建設着工は2023年1月、生産稼働開始は2023年8月を予定している。
環境への意識が世界的に高まるなか、各国・各地域においてガソリン(ディーゼル)車から電気自動車へのシフトが一段と加速している。なかでもアメリカにおいては、連邦政府一体となって電気自動車の普及が強く推進されており、アメリカ市場の2025年度EV生産台数は2022年度同生産台数の約3倍となる360万台にのぼると予測されている。
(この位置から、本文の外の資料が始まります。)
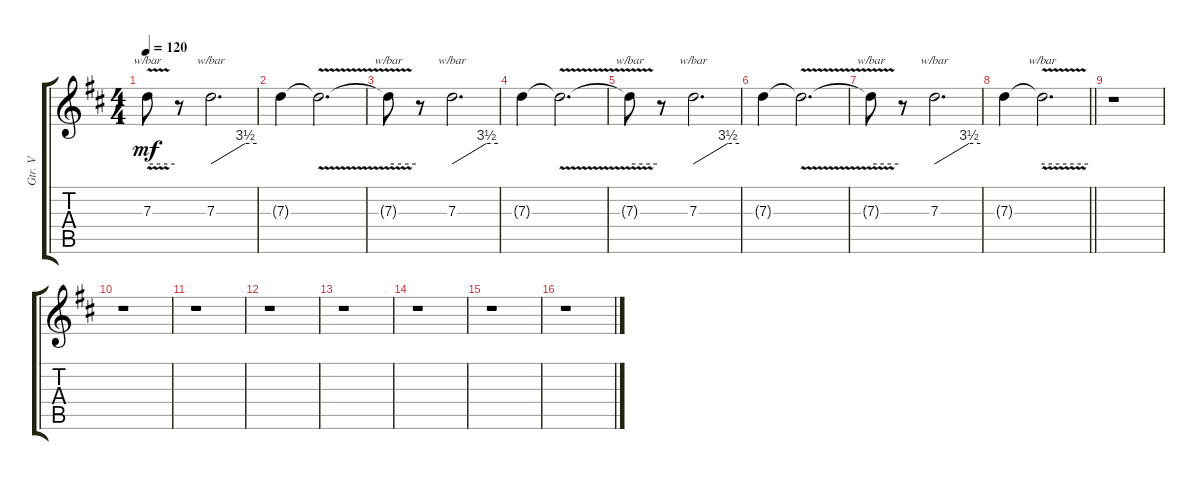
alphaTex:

\track ("Gtr. V" "Gtr. V") {instrument distortionguitar}
\staff {score tabs}
\tuning (E4 B3 G3 D3 A2 E2) {hide}
\ts (4 4)
\tempo 120
\clef g2
\ks d
7.3{v t}.8{tbe (hold default 0 0 60 0) dy mf} r.8 7.3.2{d tbe (custom default 0 0 45 14 60 14)} |
7.3{t}.4 7.3{v t}.2{d} |
7.3{v t}.8{tbe (hold default 0 0 60 0)} r.8 7.3.2{d tbe (custom default 0 0 45 14 60 14)} |
7.3{t}.4 7.3{v t}.2{d} |
7.3{v t}.8{tbe (hold default 0 0 60 0)} r.8 7.3.2{d tbe (custom default 0 0 45 14 60 14)} |
7.3{t}.4 7.3{v t}.2{d} |
7.3{v t}.8{tbe (hold default 0 0 60 0)} r.8 7.3.2{d tbe (custom default 0 0 45 14 60 14)} |
\barLineRight lightlight
7.3{t}.4 7.3{v t}.2{d tbe (hold default 0 0 60 0)} |
r.1 |
r.1 |
r.1 |
r.1 |
r.1 |
r.1 |
r.1 |
r.1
これに伴い、アメリカの各車両メーカーや電気自動車に搭載されるリチウムイオンバッテリー(LiB)・電装品メーカーからの放熱ニーズが急速に拡大している。積水ポリマテックの放熱材料は、高い熱伝導性能に加え、低アウトガス等の優れた性能により、既に日本・中国・欧州の車両メーカーやLiBメーカーから高い評価を得ている。こうした背景により、現状の日本・タイ・中国・欧州の4生産拠点に加えアメリカに新たに生産拠点を建設。生産能力を増強し、顧客ニーズに応えていく。
積水ポリマテックではシート状とグリス状(半液状)それぞれの放熱材料製品を取り揃えているが、LiB向けでは、生産ラインの自動化に適したグリス状の製品に特に高いニーズがあり、今回の新工場でもグリス状の製品を当面の主力商材として生産する予定。
また、同社の高機能プラスチックスカンパニーでは、モビリティ分野を戦略分野とし、アメリカ、欧州でのマーケティング活動を強化・加速し、放熱材料事業のさらなる拡大やモビリティ向け新製品の開発に力を入れていくとしている。